Exaspérés par la mauvaise gestion de la ville : Le ras-le-bol des Casablancais exprimé par Wlad Darb

Exaspérés par la mauvaise gestion  de la ville : Le ras-le-bol des Casablancais exprimé par Wlad Darb

Les déboires des Casablancais avec la gestion de leur ville persistent. En ce temps de rentrée scolaire et administrative, Casablanca est sens dessus dessous.

L’ensemble des artères de la métropole est en chantier, les transports en commun toujours défaillants et aucun changement à signaler quant aux nouveaux modes de collectes de déchets… Tant de facteurs qui suscitent l’exaspération de la population casablancaise. Face au mutisme des responsables, le mouvement civil «Wald Darb» a porté la voix des Casablancais lors d’une rencontre organisée, mercredi 2 octobre, par la jeunesse de la Justice et développement et ce en présence de Abdessamad Haiker, premier vice-président du Conseil de la ville de Casablanca.

L’occasion étant de mettre le point sur les problématiques de la capitale économique et de dresser un bilan d’étape de sa gestion. Une rencontre durant laquelle les jeunes de ce mouvement ont exprimé leur ras-le-bol et celui des Casablancais quant à l’anarchie qui sévit au niveau de ce grand territoire économique du Royaume.

Lors de son intervention à cette rencontre, Mehdi Ezzouate, porte-parole des «Wlad Derb de Casablanca», a insisté sur le rôle que doit jouer, dans ce contexte, le Conseil de la ville. «Le Conseil de la ville doit assumer sa responsabilité quant à ce qui se passe au niveau de Casablanca. Les sociétés de développement local (SDL), créées par le Conseil comme partie auxiliaire de gestion, ne doivent en aucun moment prendre le dessus. Le Conseil doit obligatoirement exercer son rôle de tutelle et de contrôle», déclare-t-il. Et de préciser qu’«en cas de défaillance les Casablancais ne reconnaîtront et jugeront que le maire qu’ils ont élu de plein gré».

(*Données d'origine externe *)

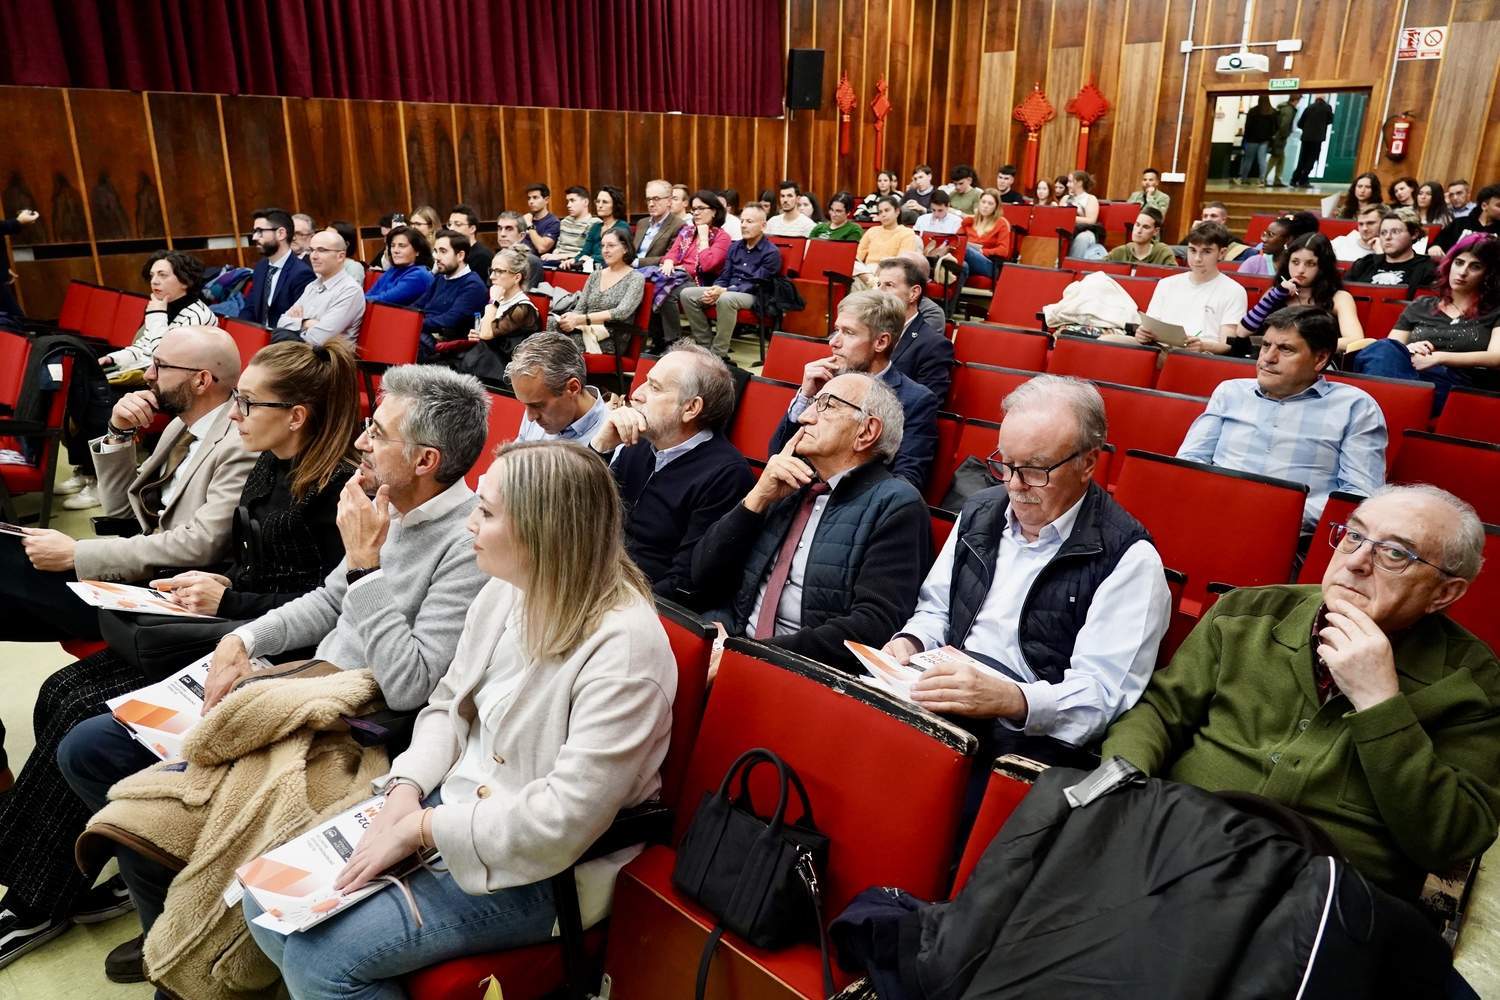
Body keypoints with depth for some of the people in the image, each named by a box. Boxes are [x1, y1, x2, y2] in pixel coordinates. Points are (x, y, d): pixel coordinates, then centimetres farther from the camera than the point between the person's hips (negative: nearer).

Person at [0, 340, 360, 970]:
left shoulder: (337, 489, -19)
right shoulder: (268, 468, 10)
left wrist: (229, 601, -16)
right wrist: (213, 583, 1)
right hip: (225, 629, 9)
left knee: (89, 718, -14)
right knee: (63, 694, -3)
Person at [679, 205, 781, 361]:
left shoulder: (771, 252, -7)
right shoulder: (735, 246, 13)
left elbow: (755, 284, -14)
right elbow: (724, 276, 13)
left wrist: (724, 291, -23)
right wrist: (715, 289, -12)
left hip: (753, 296, -7)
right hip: (727, 291, 7)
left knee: (726, 299, -40)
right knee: (687, 294, -12)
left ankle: (719, 354, -31)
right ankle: (706, 345, -10)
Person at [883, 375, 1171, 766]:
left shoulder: (1127, 557, -8)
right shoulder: (981, 510, 13)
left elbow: (1102, 693, -14)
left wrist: (1009, 699, -31)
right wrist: (910, 642, -2)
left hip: (1030, 737, -5)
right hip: (940, 705, 6)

Le représentant de ce mouvement civil a, par ailleurs, mis le doigt sur la mauvaise répartition du budget global attribué à la ville qui est de 3,5 milliards de dirhams dont 85% sont consacrés au budget fonctionnel.

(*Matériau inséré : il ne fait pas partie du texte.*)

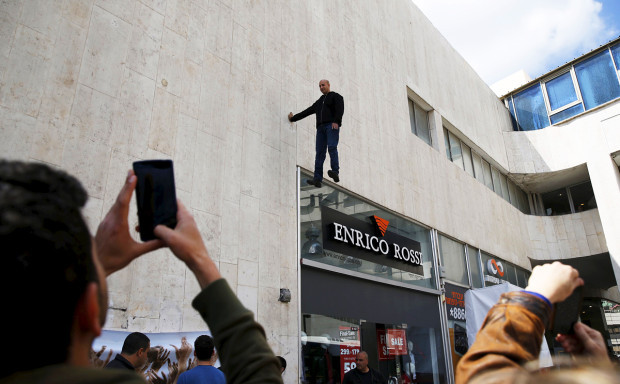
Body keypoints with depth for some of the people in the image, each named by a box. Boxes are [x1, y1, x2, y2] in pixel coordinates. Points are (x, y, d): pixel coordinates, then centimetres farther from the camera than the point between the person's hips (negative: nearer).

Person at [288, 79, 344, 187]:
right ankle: (318, 179, -16)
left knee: (332, 147, -24)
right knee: (319, 152, -7)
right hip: (321, 127, 6)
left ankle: (335, 172, -32)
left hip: (332, 126, -6)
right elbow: (307, 112, 36)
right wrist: (293, 118, 37)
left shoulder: (336, 96, 12)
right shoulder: (319, 102, 32)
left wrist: (336, 121, -20)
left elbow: (340, 109, -5)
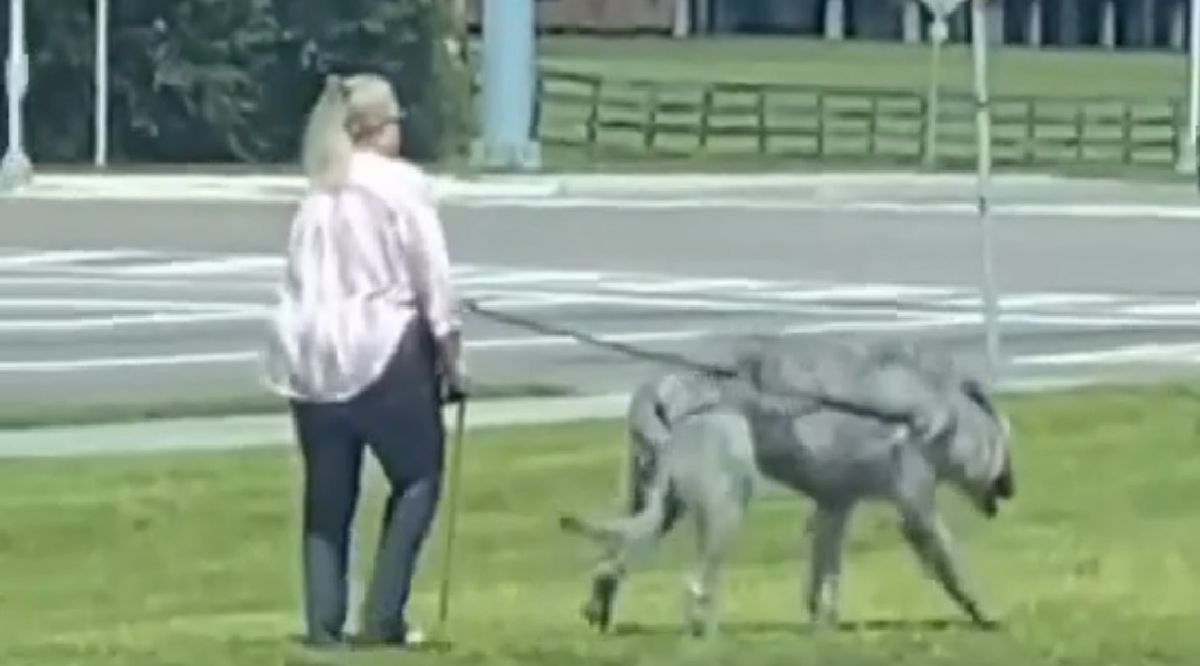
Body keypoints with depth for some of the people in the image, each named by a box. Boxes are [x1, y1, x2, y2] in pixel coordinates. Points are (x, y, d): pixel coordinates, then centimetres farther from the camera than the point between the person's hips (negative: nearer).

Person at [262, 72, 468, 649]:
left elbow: (302, 281, 10)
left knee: (328, 493, 10)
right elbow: (433, 280, -5)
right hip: (381, 348, -6)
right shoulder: (401, 184, -3)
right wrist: (451, 356, 2)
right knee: (417, 474, 8)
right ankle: (382, 615, 0)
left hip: (310, 352, 6)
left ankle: (323, 622, 4)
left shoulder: (318, 194, 15)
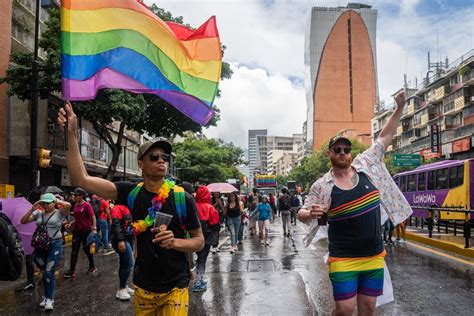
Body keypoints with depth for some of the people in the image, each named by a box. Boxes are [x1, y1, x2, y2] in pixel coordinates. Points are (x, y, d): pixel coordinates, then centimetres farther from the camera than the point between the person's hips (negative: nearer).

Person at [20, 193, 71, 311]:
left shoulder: (59, 213, -6)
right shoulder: (38, 213, 8)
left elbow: (68, 205, -26)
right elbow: (23, 221, 4)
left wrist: (57, 201, -9)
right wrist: (32, 209, -4)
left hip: (54, 245, -5)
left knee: (49, 273, -6)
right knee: (44, 272, 14)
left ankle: (49, 298, 7)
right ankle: (47, 296, 29)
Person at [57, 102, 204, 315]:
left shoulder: (182, 198, -10)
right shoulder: (132, 192, -6)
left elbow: (199, 241, -2)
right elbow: (81, 179, -11)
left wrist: (174, 242, -22)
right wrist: (71, 134, -19)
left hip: (175, 288, -2)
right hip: (143, 286, 2)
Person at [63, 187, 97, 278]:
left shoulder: (87, 205, -14)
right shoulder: (75, 205, 6)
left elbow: (93, 217, -16)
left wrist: (94, 229, -23)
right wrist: (70, 223, 1)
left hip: (86, 231, -6)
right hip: (76, 231, 6)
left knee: (87, 249, 8)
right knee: (74, 251, 3)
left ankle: (92, 266, 28)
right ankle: (72, 271, 7)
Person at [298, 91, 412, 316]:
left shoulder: (365, 165, -1)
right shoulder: (322, 186, -8)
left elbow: (385, 137, 8)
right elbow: (302, 213, -2)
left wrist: (400, 108, 2)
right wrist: (311, 213, -25)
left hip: (374, 257, 4)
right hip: (343, 260, -3)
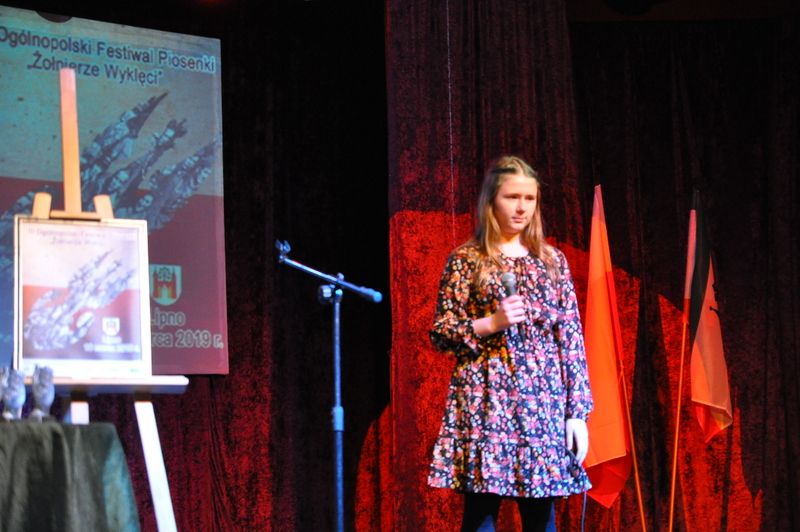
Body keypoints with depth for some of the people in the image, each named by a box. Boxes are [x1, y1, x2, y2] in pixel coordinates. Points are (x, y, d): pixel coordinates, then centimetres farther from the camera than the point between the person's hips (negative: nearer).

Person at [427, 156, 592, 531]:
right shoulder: (465, 260, 3)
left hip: (543, 403, 3)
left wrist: (577, 412, 1)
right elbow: (440, 334, 3)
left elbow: (571, 338, 7)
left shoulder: (552, 261, 11)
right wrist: (489, 323, -14)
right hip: (486, 402, -3)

Or, selon Mehdi Ezzouate, les 14.000 fonctionnaires ne remplissent pas leur rôle voire la plupart d’entre eux n’existent même pas (fonctionnaires fantômes). «Le Conseil de la ville ne doit pas être un cabinet d’audit ou de recrutement. Il doit, en revanche, corriger la trajectoire, trouver les solutions et surtout gérer la ville», souligne M. Ezzouate. Outre les attributions des SDL et la polyvalence de quelques-unes d’entre elles, la gestion des déchets a été parmi les points abordés lors de cette rencontre.

Le mouvement a fait savoir que l’optique de «l’obligation de résultats» adoptée par le Conseil n’est pas adéquate. Il a été suggéré dans ce sens de miser sur les moyens à déployer en assurant un suivi continu auprès des délégataires. Le transport est également une problématique cruciale à gérer au niveau de la ville. «Le Conseil de la ville est invité à élaborer une stratégie à court et moyen termes pour mettre fin à la privatisation à ce niveau et créer une SDL qui gérera bénévolement ce secteur social. Ceci permettra d’économiser les charges du Conseil et d’assurer une flotte de qualité aux citoyens», revendique le porte-parole du mouvement Wlad Darb. Autre point sur lequel le Conseil devrait accentuer son intervention est la communication de proximité. L’absence d’échange entre le Conseil et la population casablancaise ne fait qu’élargir le gouffre et briser la confiance des Casablancais à l’égard de leurs élus.

Transport urbain : Alsa remporte l’appel d’offres

La mission d’Alsa à Casablanca s’avère lourde. Le nouvel opérateur qui remplacera M’dina bus dont le contrat arrive à terme se trouve dans l’obligation de réussir ce challenge. M’dina bus quitte la métropole avec un passé noir marqué par une gestion défaillante du transport urbain et une flotte inexploitable. S’exprimant à ce propos, Abdessamad Haiker, premier vice-président du Conseil de la ville, a souligné que la phase transitoire sera gérée par Alsa.

L’opérateur espagnol procédera, ainsi, au redéploiement de ces moyens pour contourner les difficultés de cette étape. Il est à noter que de nouveaux bus seront mis à la disposition des délégataires. La commande porte sur environ 300 véhicules. L’identité des soumissionnaires à ce marché sera dévoilée les prochains jours.